LIST OF TASKS:
(A) List every music genre that the passage about KOKO says the venue has become a home for.
(B) In the passage about KOKO, begin at the words "London’s 1,400 capacity" and stop after "Cyhi The Prynce.". Write out that stretch again, swapping "venue" for "club" each time it appears.

EXCERPT PROVIDED:
-=-=-=-=-

London’s 1,400 capacity venue KOKO has a grubby charm: sticky floors, glittering glass chandeliers, and four gilded theater-style tiers that seem to sag like icing on an over-frosted red velvet cake. Over the last 10 years, this unlikely venue — located in the indie/rock stronghold of north London’s Camden neighborhood — has steadily established itself as a home for rap, hip-hop, R&B, soul, and grime artists. With performances from the likes of Blood Orange, Metro Boomin, and Wiley, the venue has also hosted headline-grabbing one-offs from A-listers including Kanye West. After his “All Day” performance at the BRITs in 2015, West took to the venue’s stage at 1 a.m., in a performance flanked by Skepta, Big Sean, Vic Mensa, Raekwon, JME, Novelist, and Cyhi The Prynce.

-=-=-=-=-

SUPPLIED MATERIAL:
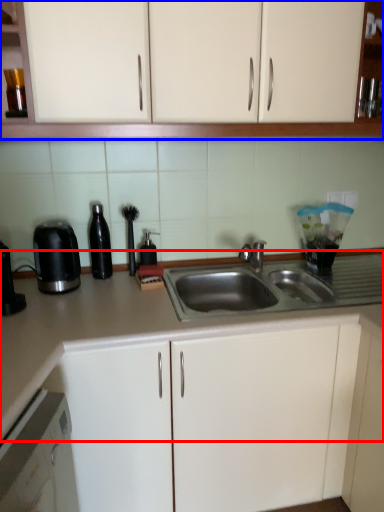
Question: Which object is closer to the camera taking this photo, countertop (highlighted by a red box) or cabinetry (highlighted by a blue box)?

Choices:
 (A) countertop
 (B) cabinetry

Answer: (B)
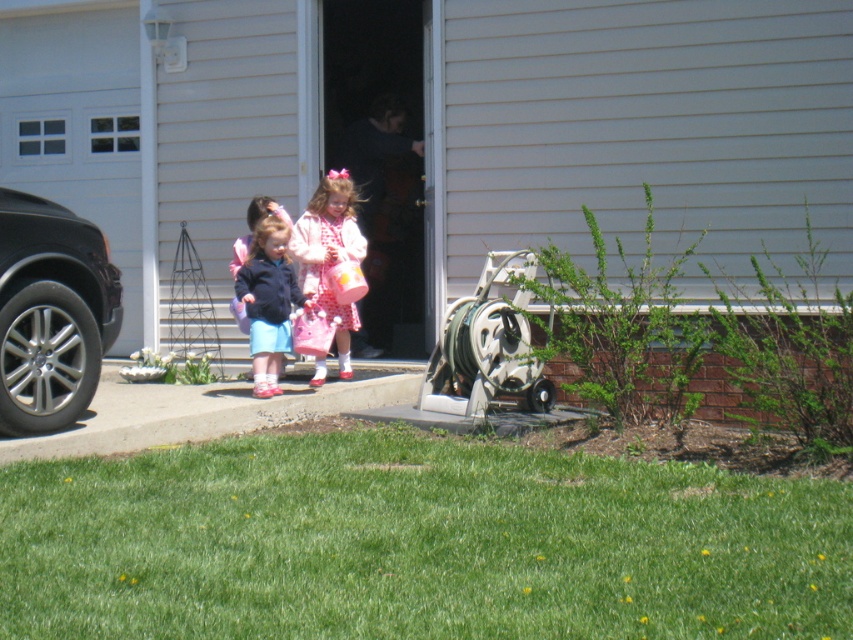
Based on the photo, you are a delivery person trying to park your van next to the shiny black car at left. The parking space is only wide enough for vehicles up to the width of the pink satin dress at center. Can you safely park your van there?

The shiny black car at left is wider than the pink satin dress at center, so the parking space may not be wide enough for your van since the car is already occupying more space than the allowed width limit.

You are a delivery person trying to park your van behind the shiny black car at left and the metallic gray hose reel at lower center. Can you drive straight back from the driveway to park there without moving any objects?

The shiny black car at left is in front of the metallic gray hose reel at lower center, so the path behind the shiny black car at left would be blocked by the metallic gray hose reel at lower center. You cannot drive straight back to park there without moving objects.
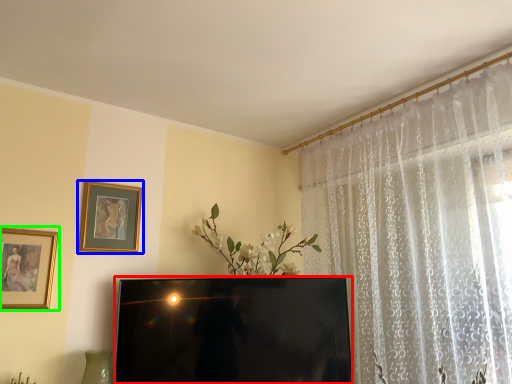
Question: Based on their relative distances, which object is farther from television (highlighted by a red box)? Choose from picture frame (highlighted by a blue box) and picture frame (highlighted by a green box).

Choices:
 (A) picture frame
 (B) picture frame

Answer: (B)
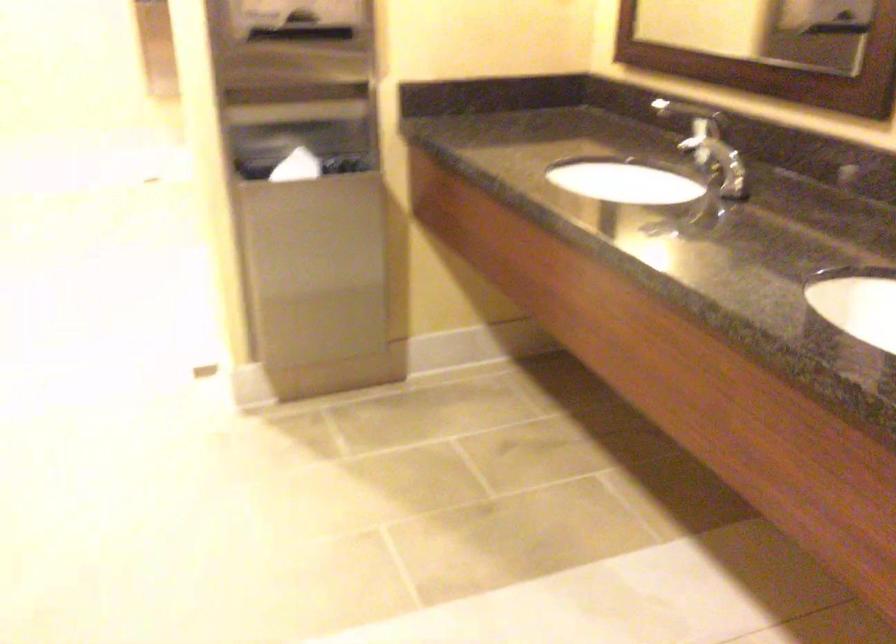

-=-=-=-=-

RESULTS FOR THE EXERCISE:
(A) rap, hip-hop, R&B, soul, grime

(B)
London’s 1,400 capacity club KOKO has a grubby charm: sticky floors, glittering glass chandeliers, and four gilded theater-style tiers that seem to sag like icing on an over-frosted red velvet cake. Over the last 10 years, this unlikely club — located in the indie/rock stronghold of north London’s Camden neighborhood — has steadily established itself as a home for rap, hip-hop, R&B, soul, and grime artists. With performances from the likes of Blood Orange, Metro Boomin, and Wiley, the club has also hosted headline-grabbing one-offs from A-listers including Kanye West. After his “All Day” performance at the BRITs in 2015, West took to the club’s stage at 1 a.m., in a performance flanked by Skepta, Big Sean, Vic Mensa, Raekwon, JME, Novelist, and Cyhi The Prynce.